====== 原始材料 ======

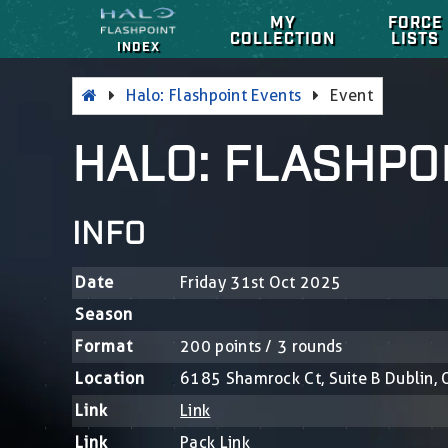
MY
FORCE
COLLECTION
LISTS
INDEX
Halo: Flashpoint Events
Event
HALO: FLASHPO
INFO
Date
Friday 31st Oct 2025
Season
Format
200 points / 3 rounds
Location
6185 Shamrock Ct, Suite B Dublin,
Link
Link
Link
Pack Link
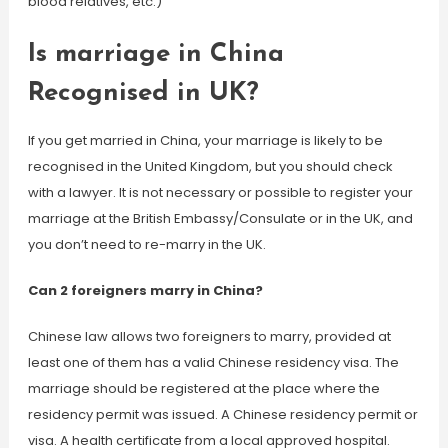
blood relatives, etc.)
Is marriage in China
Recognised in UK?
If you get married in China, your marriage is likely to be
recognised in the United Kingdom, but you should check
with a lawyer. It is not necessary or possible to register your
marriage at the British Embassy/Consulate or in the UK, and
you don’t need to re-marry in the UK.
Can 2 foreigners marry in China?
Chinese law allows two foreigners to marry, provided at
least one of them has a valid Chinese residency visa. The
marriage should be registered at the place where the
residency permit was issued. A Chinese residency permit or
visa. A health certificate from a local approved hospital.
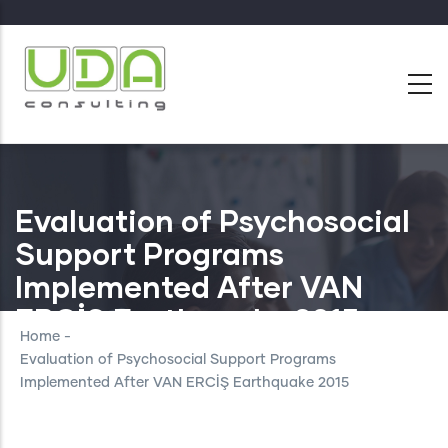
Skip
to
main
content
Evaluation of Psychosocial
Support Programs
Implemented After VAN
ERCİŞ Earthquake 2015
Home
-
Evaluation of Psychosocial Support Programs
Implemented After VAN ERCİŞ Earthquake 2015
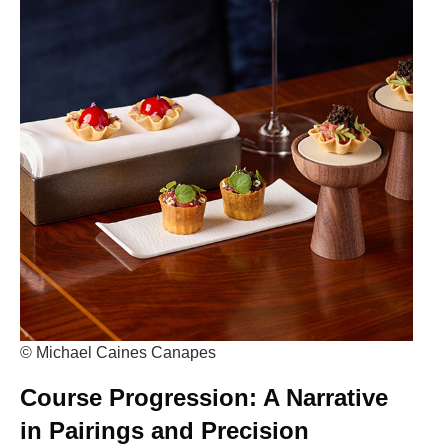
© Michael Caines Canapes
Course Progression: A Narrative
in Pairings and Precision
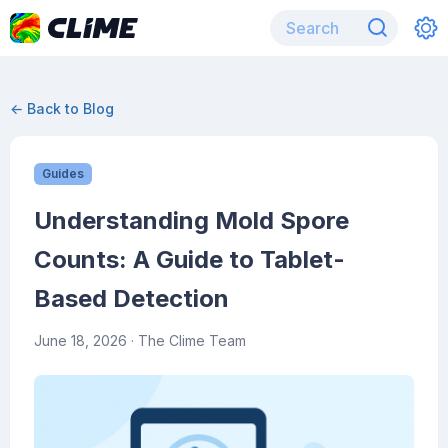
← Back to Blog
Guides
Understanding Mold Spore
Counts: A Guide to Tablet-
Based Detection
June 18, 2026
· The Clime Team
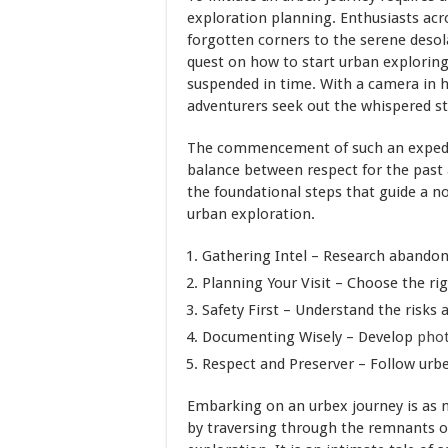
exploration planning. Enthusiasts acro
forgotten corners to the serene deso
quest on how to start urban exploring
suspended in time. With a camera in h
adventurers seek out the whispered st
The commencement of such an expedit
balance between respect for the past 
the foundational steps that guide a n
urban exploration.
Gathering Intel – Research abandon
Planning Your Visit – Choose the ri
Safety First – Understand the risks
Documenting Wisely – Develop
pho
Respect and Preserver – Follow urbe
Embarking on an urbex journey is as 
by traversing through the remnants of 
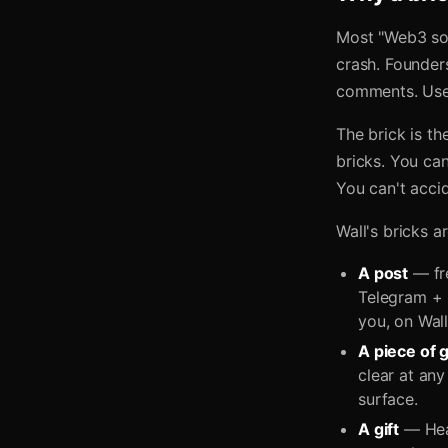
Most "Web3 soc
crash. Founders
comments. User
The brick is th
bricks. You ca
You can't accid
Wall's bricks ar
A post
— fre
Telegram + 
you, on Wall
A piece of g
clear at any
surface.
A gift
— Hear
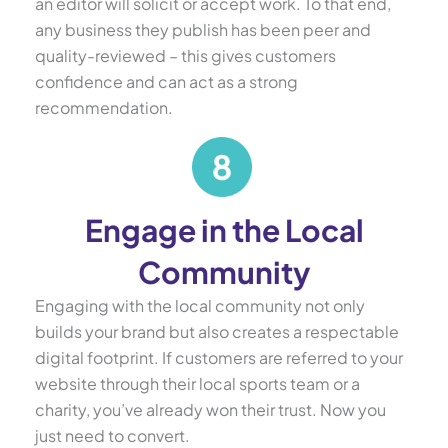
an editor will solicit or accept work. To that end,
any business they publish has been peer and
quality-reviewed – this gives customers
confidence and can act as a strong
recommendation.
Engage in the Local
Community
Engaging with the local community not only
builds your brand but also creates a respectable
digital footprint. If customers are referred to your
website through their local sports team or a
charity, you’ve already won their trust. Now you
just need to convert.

======
====== 原始材料 ======

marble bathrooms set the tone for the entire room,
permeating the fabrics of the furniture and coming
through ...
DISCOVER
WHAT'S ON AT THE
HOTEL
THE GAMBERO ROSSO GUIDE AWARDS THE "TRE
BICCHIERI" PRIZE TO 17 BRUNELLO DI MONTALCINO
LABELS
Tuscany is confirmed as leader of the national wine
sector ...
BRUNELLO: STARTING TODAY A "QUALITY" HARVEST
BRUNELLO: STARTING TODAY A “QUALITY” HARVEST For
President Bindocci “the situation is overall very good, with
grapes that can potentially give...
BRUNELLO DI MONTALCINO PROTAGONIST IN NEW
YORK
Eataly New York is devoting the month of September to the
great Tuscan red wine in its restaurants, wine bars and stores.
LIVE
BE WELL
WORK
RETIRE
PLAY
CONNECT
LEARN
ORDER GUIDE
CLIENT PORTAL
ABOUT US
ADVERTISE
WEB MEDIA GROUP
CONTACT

======
====== 原始材料 ======

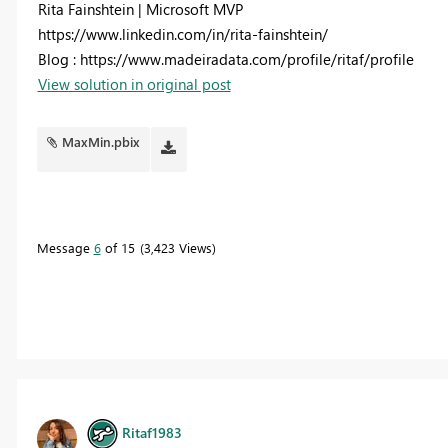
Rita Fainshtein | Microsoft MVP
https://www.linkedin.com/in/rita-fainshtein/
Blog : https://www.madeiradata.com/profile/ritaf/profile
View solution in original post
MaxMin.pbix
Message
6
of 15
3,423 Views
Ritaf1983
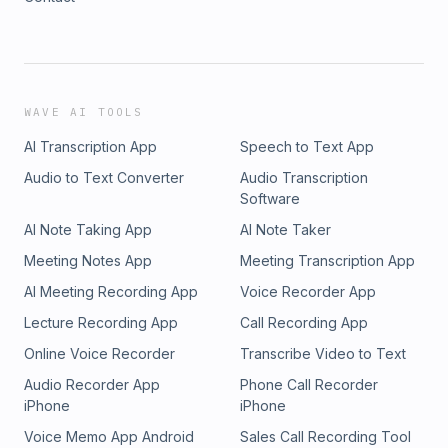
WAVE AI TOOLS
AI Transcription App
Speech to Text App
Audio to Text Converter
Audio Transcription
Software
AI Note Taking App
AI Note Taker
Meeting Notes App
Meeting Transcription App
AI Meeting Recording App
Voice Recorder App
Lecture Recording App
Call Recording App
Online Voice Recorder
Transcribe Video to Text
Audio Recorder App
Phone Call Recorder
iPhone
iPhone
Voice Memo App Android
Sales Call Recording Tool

======

- 练习 -
从含有“blood relatives, etc.)”的那一行开始，一直到含有“Implemented After VAN ERCİŞ Earthquake 2015”的那一行为止，把这些行重新写出，并将其中的“residency permit”更新为“residence permit”，其余内容不变。答案里不要放图片。

- 任务结果 -
blood relatives, etc.)
Is marriage in China
Recognised in UK?
If you get married in China, your marriage is likely to be
recognised in the United Kingdom, but you should check
with a lawyer. It is not necessary or possible to register your
marriage at the British Embassy/Consulate or in the UK, and
you don’t need to re-marry in the UK.
Can 2 foreigners marry in China?
Chinese law allows two foreigners to marry, provided at
least one of them has a valid Chinese residency visa. The
marriage should be registered at the place where the
residence permit was issued. A Chinese residence permit or
visa. A health certificate from a local approved hospital.
Skip
to
main
content
Evaluation of Psychosocial
Support Programs
Implemented After VAN
ERCİŞ Earthquake 2015
Home
-
Evaluation of Psychosocial Support Programs
Implemented After VAN ERCİŞ Earthquake 2015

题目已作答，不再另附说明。